EXERCISE DESCRIPTION ▸ Please translate this sentence from the passage on V-shaped optical antennas into Spanish: "The influence of the open angle on the field enhancement is investigated."

Most of these optical antennas work for the dipolar resonant excitation [10,11], which has a high excitation efficiency and strongly enhanced field. Usually the size of the antenna is much smaller than the wavelength of the incident light and it is difficult to be fabricated. For the same resonant wavelength, the antenna length will be larger for the quadrupolar excitation than that for the dipolar excitation [18,19]. However, quadrupolar mode cannot be excited effectively because of the symmetry mismatching [18].
In this work, we present a V-shaped optical resonant antenna, in which both dipolar and quadrupolar modes can be effectively excited and strongly enhanced electric field is obtained. Its electric field enhancing properties is analyzed by using finite-difference time-domain (FDTD) technique. The influence of the open angle on the field enhancement is investigated. Compared with full-wave dipole (FWD) [8] antennas, the V-shaped antenna exhibits stronger electric field enhancement due to the higher radiation directivity and the smaller curvature radius of the two antenna arms. Moreover, its structure is more asymmetric and the quadrupolar mode can be excited effectively. Quadrupolar antennas have bigger antenna size [18,19] than that of the dipolar antennas and thus the fabrication process is easier.
To increase the field enhancement further, we change the antenna arms to triangular structure to form a bow-tie antenna and the electric field can be increased obviously, especially for the quadrupolar excitation. The strong field enhancement properties of the V-shaped antenna and the bow-tie antenna enable the promising applications in near-field optics.
2. Dipolar excitation of the V-shaped antenna
The basic geometry of a V-shaped antenna is shown in Figs. 1(a) and 1(b). Two golden nanostripes are located on the two opposite sides of a truncated pyramidal-shaped silica substrate with four-fold symmetry to form a V-shaped antenna. Both the width of the antenna arms w and the gap size of the antenna are kept 20 nm. The length of the antenna arms L varies between 70 nm and 520 nm and the open angle θ of the antenna changes from 60° to 120° in steps of 30°. The electric field calculations are performed based on FDTD technique using commercial software (REMCOM XFDTD 6.3.8.3 version). The Perfectly Matched Layer absorbing boundary conditions are implemented at the boundaries of the calculation region. To describe the gold permittivity, we use a modified Debye model which agrees well with experimental data in the spectral region between 600 nm and 1000 nm. To minimize numerical errors, we use a cell size of 2 nm for the antenna length smaller than 200 nm and 4nm for the antenna length larger than 200 nm. The V-shaped antenna is illuminated from the bottom by an 830 nm plane wave polarized along x axis as indicated in Fig. 1. In the following text the value of the incident field Einc is set as 1 V/m. The origin is the center point of the top surface of the V-shaped antenna. The field distribution on the top surface plane (z=0 plane) of the antenna is calculated and studied. In the practical cases, Ti:sapphire laser is a common light source and its typical wavelength is around 830 nm. In order to make our simulation practical, we varied the antenna length to keep the resonant wavelength at 830 nm.
Fig. 1. (a). Top view and (b). side view of the V-shaped antenna; (c). The geometrical model of a full-wave dipole antenna; (d). The geometry model of a modified full-wave dipole antenna.

Saved entries ▸
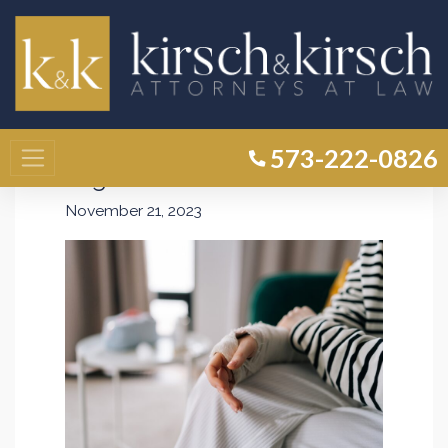
How Is Fault Determined in a
Premises Liability Claim in
Missouri? Unraveling the
573-222-0826
Legal Process
November 21, 2023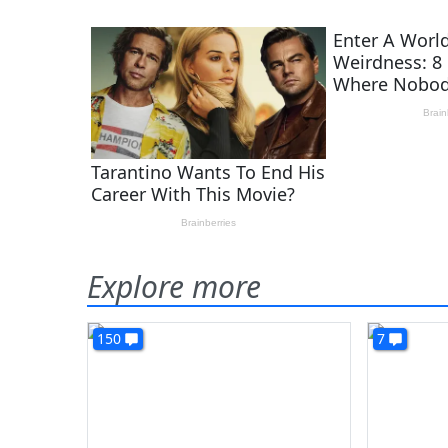
Explore more
150
7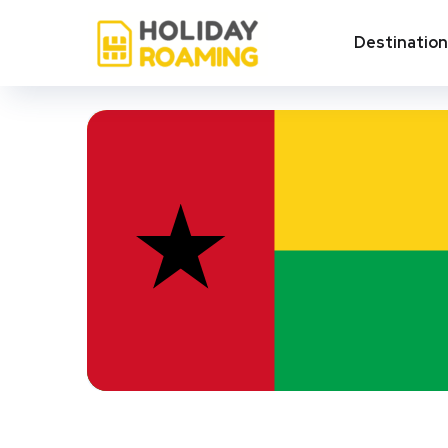
Destinatio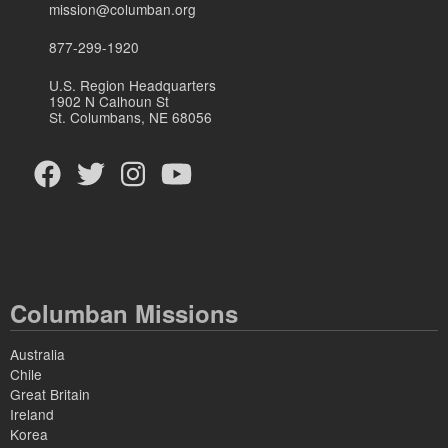
mission@columban.org
877-299-1920
U.S. Region Headquarters
1902 N Calhoun St
St. Columbans, NE 68056
Columban Missions
Australia
Chile
Great Britain
Ireland
Korea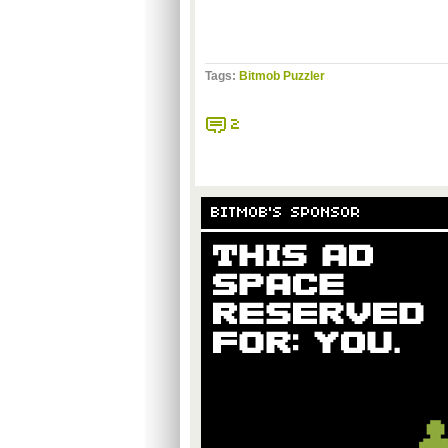
Tags:
Bitmob Puzzler
2
BITMOB'S SPONSOR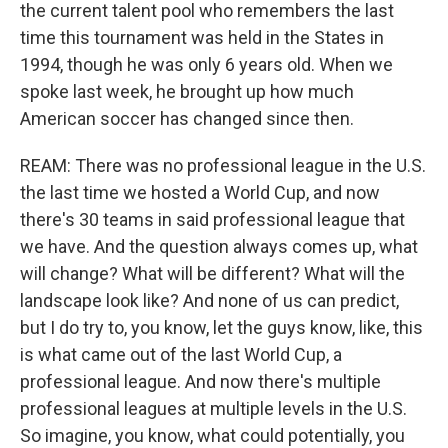
the current talent pool who remembers the last
time this tournament was held in the States in
1994, though he was only 6 years old. When we
spoke last week, he brought up how much
American soccer has changed since then.
REAM: There was no professional league in the U.S.
the last time we hosted a World Cup, and now
there's 30 teams in said professional league that
we have. And the question always comes up, what
will change? What will be different? What will the
landscape look like? And none of us can predict,
but I do try to, you know, let the guys know, like, this
is what came out of the last World Cup, a
professional league. And now there's multiple
professional leagues at multiple levels in the U.S.
So imagine, you know, what could potentially, you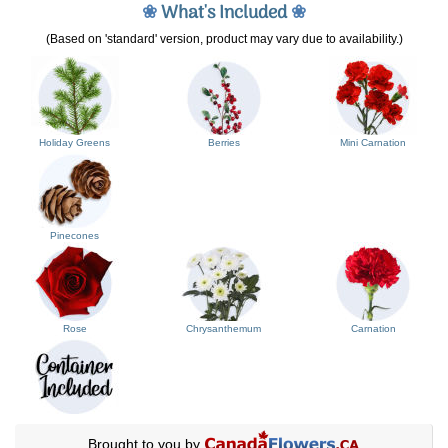
❀
What's Included
❀
(Based on 'standard' version, product may vary due to availability.)
Holiday Greens
Berries
Mini Carnation
Pinecones
Rose
Chrysanthemum
Carnation
Brought to you by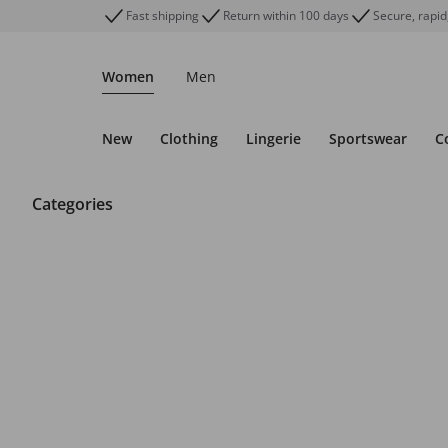
Fast shipping
Return within 100 days
Secure, rapid
Women
Men
New
Clothing
Lingerie
Sportswear
C
Categories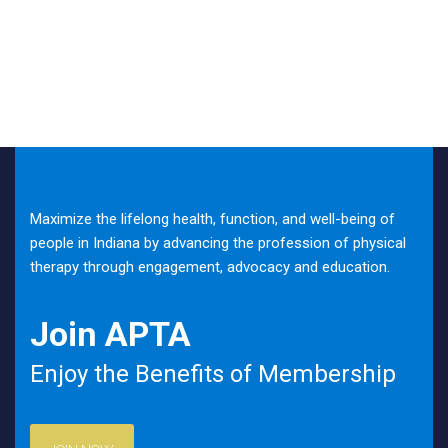
Maximize the lifelong health, function, and well-being of
people in Indiana by advancing the profession of physical
therapy through engagement, advocacy and education.
Join APTA
Enjoy the Benefits of Membership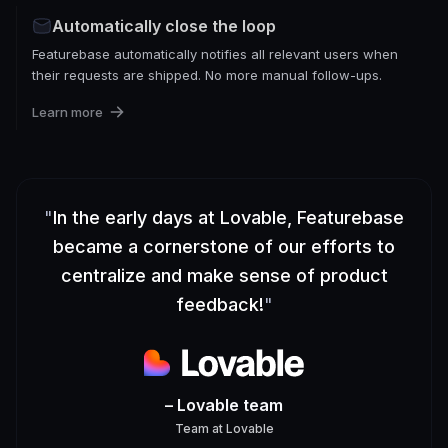
Automatically close the loop
Featurebase automatically notifies all relevant users when
their requests are shipped. No more manual follow-ups.
Learn more
"
In the early days at Lovable, Featurebase
became a cornerstone of our efforts to
centralize and make sense of product
feedback!
"
– Lovable team
Team
at
Lovable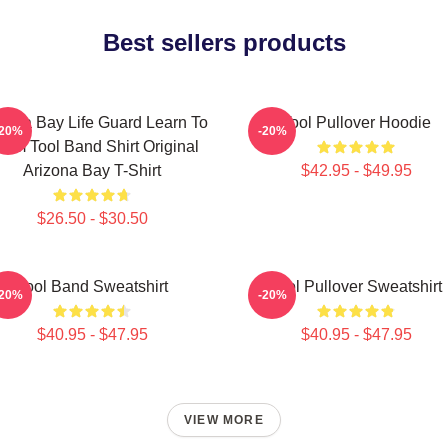
Best sellers products
zona Bay Life Guard Learn To
Tool Pullover Hoodie
-20%
-20%
wim Tool Band Shirt Original
Arizona Bay T-Shirt
$42.95 - $49.95
$26.50 - $30.50
Tool Band Sweatshirt
Tool Pullover Sweatshirt
-20%
-20%
$40.95 - $47.95
$40.95 - $47.95
VIEW MORE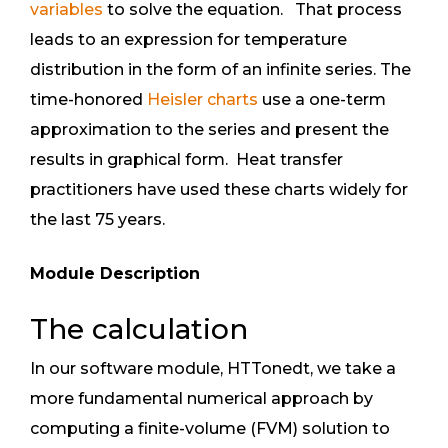
variables
to solve the equation. That process
leads to an expression for temperature
distribution in the form of an infinite series. The
time-honored
Heisler charts
use a one-term
approximation to the series and present the
results in graphical form. Heat transfer
practitioners have used these charts widely for
the last 75 years.
Module Description
The calculation
In our software module, HTTonedt, we take a
more fundamental numerical approach by
computing a finite-volume (FVM) solution to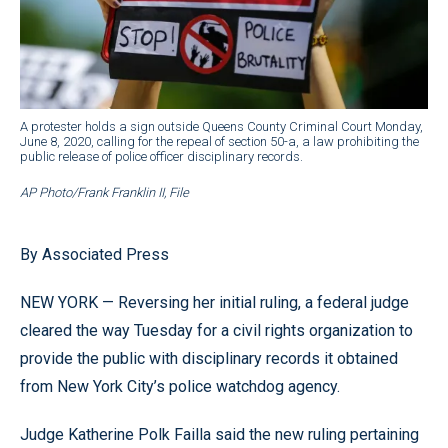
A protester holds a sign outside Queens County Criminal Court Monday,
June 8, 2020, calling for the repeal of section 50-a, a law prohibiting the
public release of police officer disciplinary records.
AP Photo/Frank Franklin II, File
By Associated Press
NEW YORK — Reversing her initial ruling, a federal judge
cleared the way Tuesday for a civil rights organization to
provide the public with disciplinary records it obtained
from New York City’s police watchdog agency.
Judge Katherine Polk Failla said the new ruling pertaining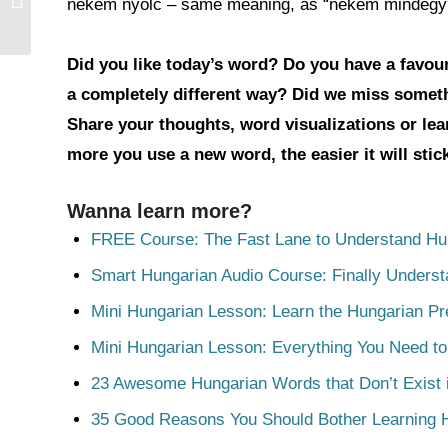
nekem nyolc – same meaning, as “nekem mindegy”, bu
Did you like today’s word? Do you have a favouri
a completely different way? Did we miss somet
Share your thoughts, word visualizations or le
more you use a new word, the easier it will sti
Wanna learn more?
FREE Course: The Fast Lane to Understand Hu
Smart Hungarian Audio Course: Finally Unders
Mini Hungarian Lesson: Learn the Hungarian Pr
Mini Hungarian Lesson: Everything You Need t
23 Awesome Hungarian Words that Don’t Exist i
35 Good Reasons You Should Bother Learning 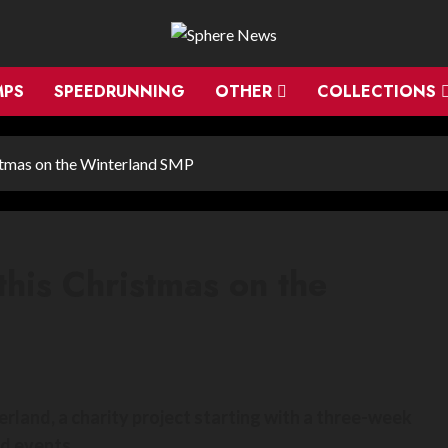
MPS
SPEEDRUNNING
OTHER
COLLECTIONS
istmas on the Winterland SMP
this Christmas on the
rland, a charity project starting with a three-week
d events.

EXERCISE OUTPUT ▸ Se investiga la influencia del ángulo de apertura en el realce del campo.